10-KPeriod: FY2006

IDEXX LABORATORIES INC /DE Annual Report, Year Ended Dec 31, 2006

Filed March 1, 2007For Securities:IDXX

Summary

IDEXX Laboratories, Inc. (IDXX) reported strong revenue growth of 16% to $739.1 million for the fiscal year ended December 30, 2006. This growth was primarily driven by its Companion Animal Group (CAG), which saw a 16.4% revenue increase, fueled by instruments, consumables, rapid assays, and laboratory services. The company also experienced robust growth in its Production Animal Segment (PAS), up 31.1%. While gross profit margins remained stable around 51.3%, operating expenses increased, partly due to the adoption of new accounting standards for share-based compensation (SFAS No. 123(R)), which impacted reported expenses and operating income margins. Despite these factors, operating income grew by 10.9% year-over-year. IDEXX continues to invest in research and development, with R&D expenses increasing to 7.3% of sales, signaling a commitment to innovation in diagnostic platforms and new tests. The company also actively pursues strategic acquisitions, notably the recent addition of the Critical Care Division of Osmetech plc for its human point-of-care diagnostics market and the planned acquisition of Institut Pourquier for its production animal diagnostics business.

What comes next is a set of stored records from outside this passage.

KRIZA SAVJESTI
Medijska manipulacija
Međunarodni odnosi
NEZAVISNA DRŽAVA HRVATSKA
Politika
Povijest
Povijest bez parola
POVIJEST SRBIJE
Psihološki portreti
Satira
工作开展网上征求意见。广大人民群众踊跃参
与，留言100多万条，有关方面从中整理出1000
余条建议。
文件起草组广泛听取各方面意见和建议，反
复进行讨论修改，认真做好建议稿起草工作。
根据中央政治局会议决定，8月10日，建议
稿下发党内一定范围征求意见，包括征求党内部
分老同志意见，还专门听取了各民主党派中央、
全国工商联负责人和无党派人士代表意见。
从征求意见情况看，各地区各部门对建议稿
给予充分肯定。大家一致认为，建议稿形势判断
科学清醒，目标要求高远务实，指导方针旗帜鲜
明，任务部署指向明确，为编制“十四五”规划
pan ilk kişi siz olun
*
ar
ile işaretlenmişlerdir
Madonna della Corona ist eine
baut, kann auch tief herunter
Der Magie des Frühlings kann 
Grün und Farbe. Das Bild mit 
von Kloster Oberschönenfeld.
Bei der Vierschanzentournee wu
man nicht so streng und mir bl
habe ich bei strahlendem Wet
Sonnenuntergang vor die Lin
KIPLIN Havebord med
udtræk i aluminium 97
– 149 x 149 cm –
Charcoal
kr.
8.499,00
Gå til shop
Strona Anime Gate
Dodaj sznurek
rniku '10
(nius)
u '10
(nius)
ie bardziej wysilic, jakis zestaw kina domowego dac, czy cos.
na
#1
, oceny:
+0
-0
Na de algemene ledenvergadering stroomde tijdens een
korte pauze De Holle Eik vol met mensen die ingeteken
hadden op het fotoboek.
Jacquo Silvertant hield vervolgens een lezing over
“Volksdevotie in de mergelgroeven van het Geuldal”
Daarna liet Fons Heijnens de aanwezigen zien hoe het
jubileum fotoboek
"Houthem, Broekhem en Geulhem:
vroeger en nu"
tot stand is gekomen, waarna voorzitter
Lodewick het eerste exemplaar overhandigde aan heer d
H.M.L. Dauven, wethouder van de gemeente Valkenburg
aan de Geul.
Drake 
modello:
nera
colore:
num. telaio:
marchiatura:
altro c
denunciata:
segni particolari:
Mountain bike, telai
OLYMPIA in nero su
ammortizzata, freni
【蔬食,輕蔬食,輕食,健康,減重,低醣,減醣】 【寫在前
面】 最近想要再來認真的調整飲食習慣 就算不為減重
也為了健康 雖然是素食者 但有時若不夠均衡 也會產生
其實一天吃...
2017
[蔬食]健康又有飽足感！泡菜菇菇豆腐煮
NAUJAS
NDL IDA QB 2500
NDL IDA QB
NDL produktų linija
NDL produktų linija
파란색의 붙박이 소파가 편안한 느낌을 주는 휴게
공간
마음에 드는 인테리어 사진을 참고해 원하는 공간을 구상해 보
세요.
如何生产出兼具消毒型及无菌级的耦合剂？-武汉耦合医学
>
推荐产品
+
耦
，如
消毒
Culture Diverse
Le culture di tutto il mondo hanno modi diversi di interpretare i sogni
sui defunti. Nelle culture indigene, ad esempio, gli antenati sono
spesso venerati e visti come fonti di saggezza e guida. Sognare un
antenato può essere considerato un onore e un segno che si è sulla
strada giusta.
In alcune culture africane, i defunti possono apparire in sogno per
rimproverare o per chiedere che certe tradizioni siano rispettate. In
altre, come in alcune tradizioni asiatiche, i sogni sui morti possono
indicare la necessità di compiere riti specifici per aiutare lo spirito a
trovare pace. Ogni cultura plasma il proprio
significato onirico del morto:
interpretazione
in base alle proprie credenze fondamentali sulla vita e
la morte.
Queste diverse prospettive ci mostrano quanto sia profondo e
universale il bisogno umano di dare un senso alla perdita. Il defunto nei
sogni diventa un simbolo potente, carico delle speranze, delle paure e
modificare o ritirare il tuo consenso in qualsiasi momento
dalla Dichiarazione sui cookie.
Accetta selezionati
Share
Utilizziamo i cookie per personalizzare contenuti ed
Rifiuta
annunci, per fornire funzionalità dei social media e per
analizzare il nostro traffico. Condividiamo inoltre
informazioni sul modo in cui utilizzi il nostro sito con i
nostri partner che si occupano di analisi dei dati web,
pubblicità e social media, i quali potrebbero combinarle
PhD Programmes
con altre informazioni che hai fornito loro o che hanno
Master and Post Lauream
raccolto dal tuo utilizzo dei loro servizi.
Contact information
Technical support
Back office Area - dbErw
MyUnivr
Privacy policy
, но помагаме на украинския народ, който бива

While facing competition and regulatory hurdles, IDEXX's diversified business model across veterinary, water, and production animal health markets, coupled with ongoing product development and strategic acquisitions, positions it for continued growth.

Key Highlights

  • 1Revenue increased by 16% to $739.1 million for the fiscal year 2006, driven by strong performance in the Companion Animal Group (CAG) and Production Animal Segment (PAS).
  • 2Companion Animal Group (CAG) revenue grew by 16.4%, with significant contributions from instruments, consumables, rapid assays, and laboratory services.
  • 3Production Animal Segment (PAS) revenue saw substantial growth of 31.1%, indicating strong demand in international livestock diagnostics.
  • 4Research and Development (R&D) expenses increased to $53.6 million (7.3% of revenue), reflecting continued investment in new product development.
  • 5The company completed strategic acquisitions, including the Critical Care Division of Osmetech plc (human point-of-care diagnostics) and announced the planned acquisition of Institut Pourquier (production animal diagnostics).
  • 6Adoption of SFAS No. 123(R) for share-based compensation starting in 2006 increased operating expenses and reduced reported operating income margins.
  • 7Cash flow from operations remained strong at $109.8 million, though impacted by changes in inventory and a shift in accounting for tax benefits from stock options.